Lastly the naïve claim that hadith compliers did or could do enough to ensure the reliability of their chosen hadiths by checking on the character and reliability of each and every member mentioned in the transmission chain of the hadiths concerned can only be seen as pious good opinion so desired of each and every Muslim. Yes, we should entertain good opinions about each and every Muslim brother and sister until and unless proof to the otherwise reaches us. But how on earth could the character and technical reliability of each and every hadith transmitter be checked fully in an age when there were no registers of births and deaths, no official files on anybody, no enough time to make all those travels, write down all those details and the hadiths themselves. For example it is obviously apocryphally boasted that Imam Bukhari knew and selected his about two thousand or so hadiths in his famous compilation from among six hundred thousand hadiths he knew together with their chains of transmissions and obtained from so many sources met over many hundreds of miles traversed to hundreds of places over the lands of Islam. Yet a simple calculation shows that this is a wildest possible exaggeration. Let us assume that his studies and compilation took him forty years working at it eight hours a day. My calculator is telling me that for each of his 600,000 hadiths (each of them consisting of a text, a chain of transmission and any number of identity- because some names could be fictitious- and character checks, the writing down of each and more he could only have 12 minutes! He had to be a superman to do that! And was that necessary despite being so impossible?

 

Imam Malik so fresh and recent after the age of the sahaba and tabe’een had already collected all the lore of Prophet’s very town the Medina while Abu Hanifa, as a member of taba-e tabe’een (he was a young scholar by 100 AH raised on the still fresh lore of the like us our masters Ali and ibn Mas’ud (RAnhuma) and an almost incomparable genius of both crystal clear rational thinking and most moving piety. Fiqh was already near-perfect at the time of Abu Hanifa and his brilliant pupils who then contributed to the success of al Shafe’e. Al Bukhari came more than a century after these masters of Islamic jurisprudence (and some of theology as well) and the other imams of the six still later. The later jurists’ increasing dependence on these later and later hadith compilers did certainly achieve some genuine improvements and growth to fiqh but it also created a playing field for more dubious and more wasteful growths. One may read those often condemnatory and otherwise vindictive debates and struggles among many jurists and the occasional inquisitions, persecutions and bloodshed to gain an idea what sort of a Pandora’s Box later theology and jurisprudence activities opened.
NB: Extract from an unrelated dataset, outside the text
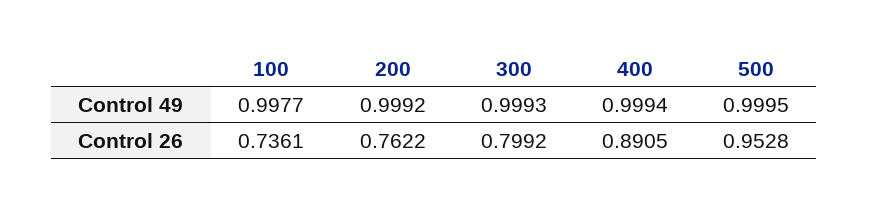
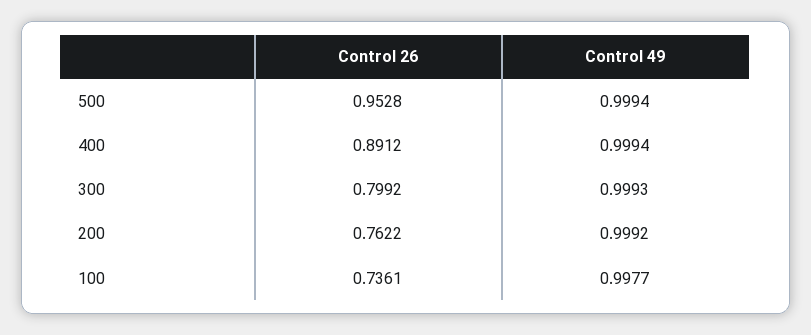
500, Control 49: 0.9995 -> 0.9994
400, Control 26: 0.8905 -> 0.8912

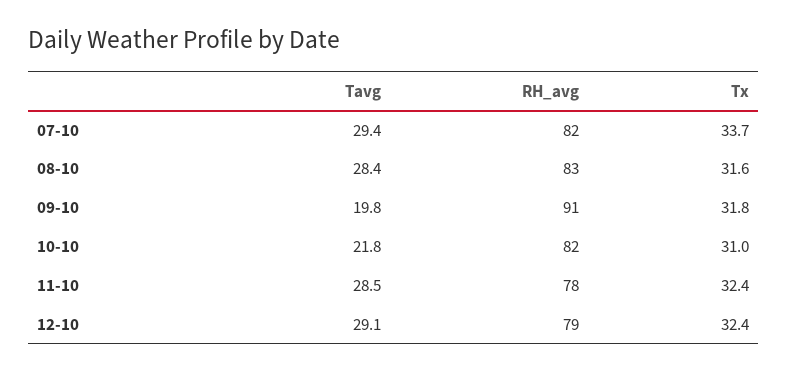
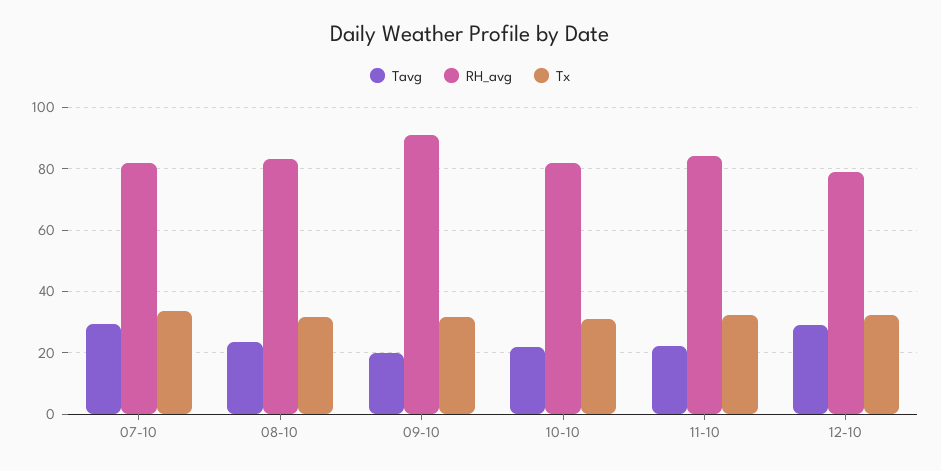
Tavg, 08-10: 28.4 -> 24
Tavg, 11-10: 28.5 -> 22
RH_avg, 11-10: 78 -> 84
All began simple, pious and economical with the likes of Abu Hanifa and Malik and increasingly descended into a Medieval tragedy and scandal as centuries passed, excepting some bright lights of correct guidance like Ghazali and the like. Legal tricks (hiyal al fiqhiyya) proliferated until almost any judgment could be procured provided the questions were formulated so skilfully that the answering fatwas became foregone conclusions. May Allah forgive all of us past, present and future for our follies.